The world in 2022 is a very different place than it was 10, 20, or 50 years ago regarding society’s acceptance of differing sexualities. Younger generations are continuously becoming more progressive, people of all ages are more comfortable than ever coming out, and laws protecting LQBTQ+ rights and equality continue to evolve. 1 thing that seems to be unchanging, however, is aging, religious people’s stance that queerness and queer relationships are a sin.

I am not trying to generalize and say that all elder religious people are necessarily this way. I know many, and I’m sure there are many more that are accepting, or at the very least, open to becoming accepting. However, it’s commonly known that the younger generations are more accepting than the older. Many claim that they’ve lived their whole life being taught and believing that homosexuality is a sin. That they can’t change that now. But is this excuse valid?

I choose to believe not. I know that when one believes something for so long, it can be hard to change. Senior Dani Benavides said, “Religion and moral beliefs can be really powerful, in the sense that if you are really set in stone about something, it’s almost impossible to give it up.” But I think that when it comes to something as personal and important as sexuality, people need to try harder to understand.

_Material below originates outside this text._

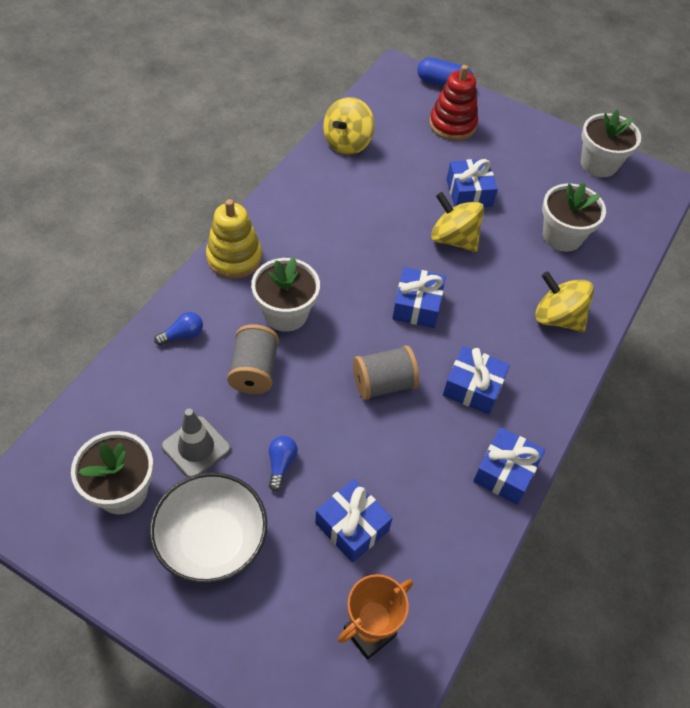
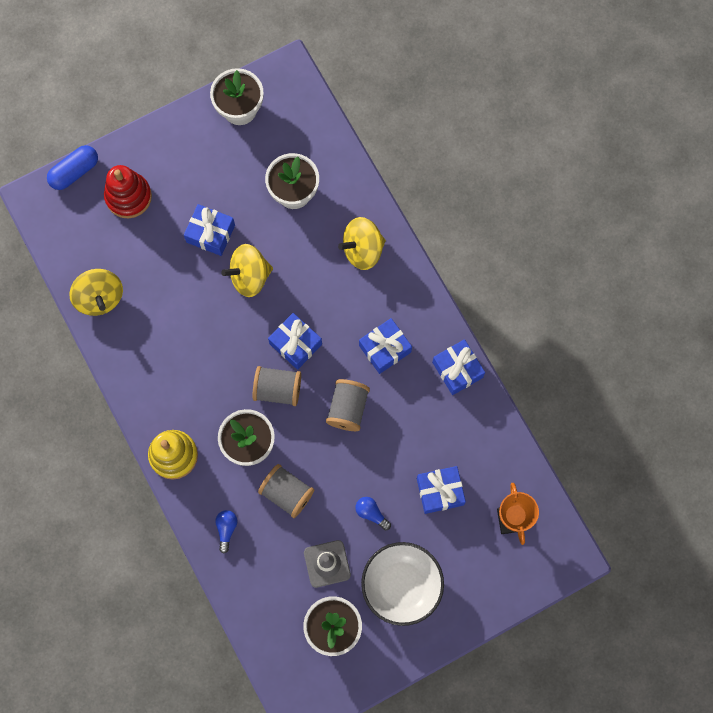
camera: 55 degrees left, 20 degrees up
(359, 312) = (278, 389): none -> grey spool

A lot of older people lack the understanding of how hard it oftentimes is for queer people to accept themselves, let alone feel accepted by others. Coming to terms with your own self can be a taxing journey on the mind and the body. When someone decides to come out, the ONLY acceptable response is support and encouragement. Even if the listener feels uncomfortable or hesitant about what they’re being told, they need to swallow down those feelings. It’s not about you.

“The people that are the most against queer relationships and the LGBTQ community are people who are the least educated on it. People who don’t have gay friends or live in super conservative and homogenous areas have this negative disposition about queer people in their minds because they’re scared of what they don’t know,” Benavides said. “But if they actually were to be around people who are queer and have personal relationships and connections with them, they would realize that gayness is not the ‘sin’ they’ve been constantly told it is; it’s just as simple as a preference.”

“I think a lot of older people were taught that their lives had a distinct formula they had to follow,” said senior Kiera Roux. “It is hard for them to comprehend that our society has moved away from the nuclear family ideal, and are often off put by younger generations’ openness and personal insight towards love. I honestly think that for a lot of them there is an underlying envy that their descendants are allowed the freedom to love openly – an opportunity they were never given.”

Ultimately, learning to become more accepting begins with coming from a place of compassion and an openness to learn. Some people are naturally born empathetic, but for others, understanding can be more of a challenge. But no matter how old someone is, or what they have grown up believing, everyone does have the potential to change. Beliefs are not permanent. No matter what age, you can always keep learning. Old age, and a lifetime of learned homophobia, is not an excuse.